Plume Travels
Henri Michaux
    Plume can't say that people show him any excessive consideration during his travels.  Some step on him without without a word of warning, others calmly wipe their hands on his jacket.  He has ended up getting used to it.  He prefers to travel modestly.  As far as this is possible, that's what he does.
     If some surly person serves him up a root, a big root, on his plate: "Go on, eat it.  What are you waiting for?"
     "Oh, of course, right away."  He doesn't want to cause himself any undue fuss.
And if, at night, someone refuses him a bed: "What! You haven't come so far you need to sleep, have you?  Go on, get your luggage and your things, this is the best time of day for walking."
     "Of course, of course, or... certainly.  I was only kidding, naturally.  Oh yes, just... a little joke."  And he goes off again into the gloomy night.
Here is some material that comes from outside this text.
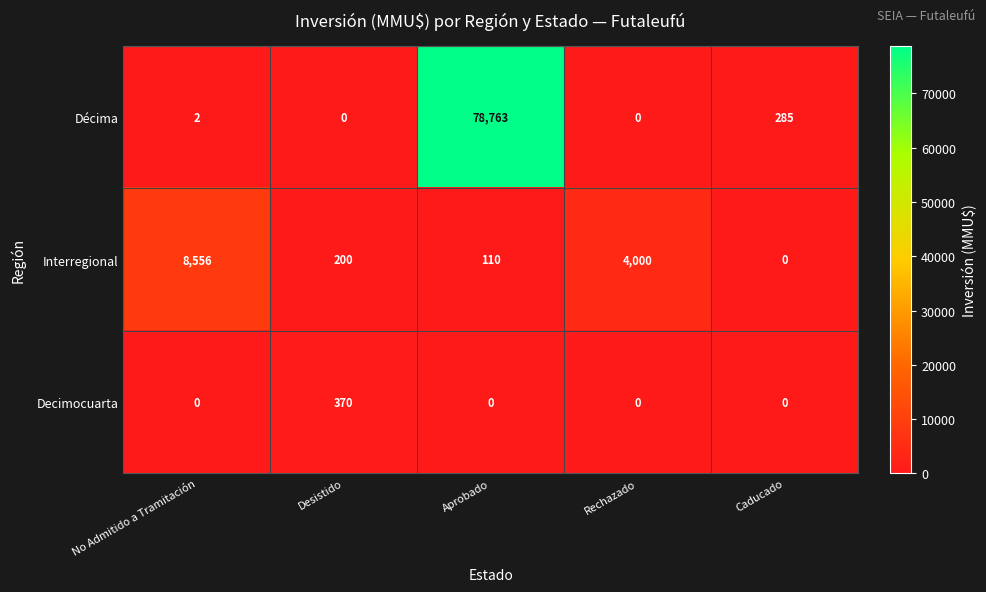

True or false: Décima has a value of 409 at Caducado.

False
     And if someone throws him off the train: "Aha! So you think they've stoked this locomotive for three hours and hitched on eight cars just to transport a young man of your age, and in perfect health, who's perfectly able to make himself useful right around here, who has no need to go off to foreign parts, and it's for this that they dug tunnels, dynamited tons of rocks and laid hundreds of miles of rail in all sorts of weather, not to mention they had to constantly keep watch on the line for fear of sabotage, and all this for..."
     "Of course, of course.  I understand perfectly.  I got on board, oh, just to have a look-see.  Really that's all.  Simple curiosity, you see.  And a thousand thanks."  And he goes back to the road with his luggage.
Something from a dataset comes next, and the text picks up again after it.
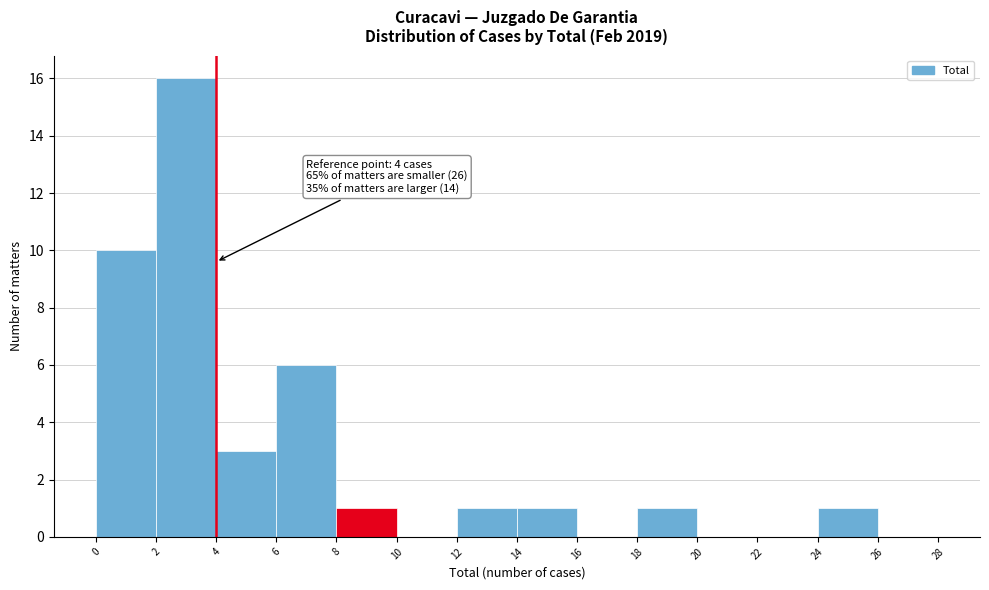

Which range on the x-axis has the tallest bar?

2 to 4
     And if, in Rome, he asks to see the Coliseum: "Oh no!  Listen, it's rundown enough already.  And if afterwards the Gentleman wanted to touch it, lean on it, or sit down there... that's why there's nothing left but ruins everywhere.  This was a lesson for us, a hard lesson, but in the future, no, that's over with you see.
     "Of course!  Of course!  It's just that... I only wanted to ask you for a post card, maybe a photo... if sometime..."  And he leaves town without having seen anything.
     And if, while on the packetboat, the Steward points at him and says: "What's he doing here, that fellow over there?  Let's go, we need some more discipline around here seems to me.  Let's get him back down in the hold.  The second watch is about to sound."  And he goes off whistling, while Plume breaks his back the entire voyage.
     But he says nothing, he doesn't complain.  He thinks about the unlucky folks who can't travel at all, while he, he travels continually.